GRENFELL AND THE PROBLEM OF CARBON TARGETS | WHAT REALLY HAPPENED

GRENFELL AND THE PROBLEM OF CARBON TARGETS

Former housing secretary, now home secretary, Sajid Javid has claimed that the cladding that the developers used was in breach of fire regulations, because it was flammable. But he was trying to pass the buck. The fire regulations only state that the insulation should be fire resistant, not the cladding that protects it.

In hindsight, it is easy to see that Grenfell’s refurbishment made the building unsafe. But why was the building refurbished in this way in the first place?

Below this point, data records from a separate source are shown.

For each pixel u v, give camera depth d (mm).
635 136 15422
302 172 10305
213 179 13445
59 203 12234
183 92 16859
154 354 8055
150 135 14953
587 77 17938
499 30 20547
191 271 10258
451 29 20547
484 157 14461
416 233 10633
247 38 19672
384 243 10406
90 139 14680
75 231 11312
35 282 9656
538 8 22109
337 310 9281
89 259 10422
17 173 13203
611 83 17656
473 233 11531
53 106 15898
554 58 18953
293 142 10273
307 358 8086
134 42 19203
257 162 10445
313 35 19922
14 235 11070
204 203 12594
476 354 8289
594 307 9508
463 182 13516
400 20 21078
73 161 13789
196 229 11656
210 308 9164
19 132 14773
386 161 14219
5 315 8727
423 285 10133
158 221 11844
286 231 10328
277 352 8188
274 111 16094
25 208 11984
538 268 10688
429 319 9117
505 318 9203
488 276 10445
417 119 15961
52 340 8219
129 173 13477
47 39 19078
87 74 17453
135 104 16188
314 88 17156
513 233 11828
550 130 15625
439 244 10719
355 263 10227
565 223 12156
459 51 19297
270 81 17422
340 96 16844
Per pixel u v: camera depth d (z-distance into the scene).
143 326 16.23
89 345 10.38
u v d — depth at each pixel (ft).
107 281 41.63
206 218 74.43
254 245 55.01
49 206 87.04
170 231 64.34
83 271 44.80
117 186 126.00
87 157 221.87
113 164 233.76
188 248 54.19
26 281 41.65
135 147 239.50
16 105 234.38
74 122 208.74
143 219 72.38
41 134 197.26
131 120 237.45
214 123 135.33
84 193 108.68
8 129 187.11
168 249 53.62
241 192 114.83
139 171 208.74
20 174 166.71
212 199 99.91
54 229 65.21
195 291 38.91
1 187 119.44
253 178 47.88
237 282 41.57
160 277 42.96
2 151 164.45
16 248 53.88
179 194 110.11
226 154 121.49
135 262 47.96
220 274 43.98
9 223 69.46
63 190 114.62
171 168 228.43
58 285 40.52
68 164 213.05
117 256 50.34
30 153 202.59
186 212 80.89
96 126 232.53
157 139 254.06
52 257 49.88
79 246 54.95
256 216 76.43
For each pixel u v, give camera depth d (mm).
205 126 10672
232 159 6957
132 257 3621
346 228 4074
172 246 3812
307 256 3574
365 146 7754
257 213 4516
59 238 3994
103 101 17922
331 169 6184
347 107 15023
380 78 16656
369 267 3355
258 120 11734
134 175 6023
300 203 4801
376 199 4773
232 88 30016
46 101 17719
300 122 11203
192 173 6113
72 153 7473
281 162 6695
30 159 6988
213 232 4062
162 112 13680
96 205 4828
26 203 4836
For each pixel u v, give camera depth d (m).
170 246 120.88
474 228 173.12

The ‘policy context’ for the Grenfell Tower Regeneration Project, according to its ‘sustainability and energy statement’, is the Climate Change Act of 2008. ‘The council recognises the government’s targets to reduce national carbon dioxide emissions’, and ‘to deliver this, the council will’ carry out its plan for ‘conversions and refurbishments of 800m2 or more of residential developments’.

In its 2013-17 housing strategy, the Royal Borough of Kensington and Chelsea boasted that it had ‘agreed to clad a high-rise block in the north of the borough’ – Grenfell Tower – as part of the ‘greener housing’ strategy to ‘mitigate the causes of and adapt to the effects likely to occur due to climate change’.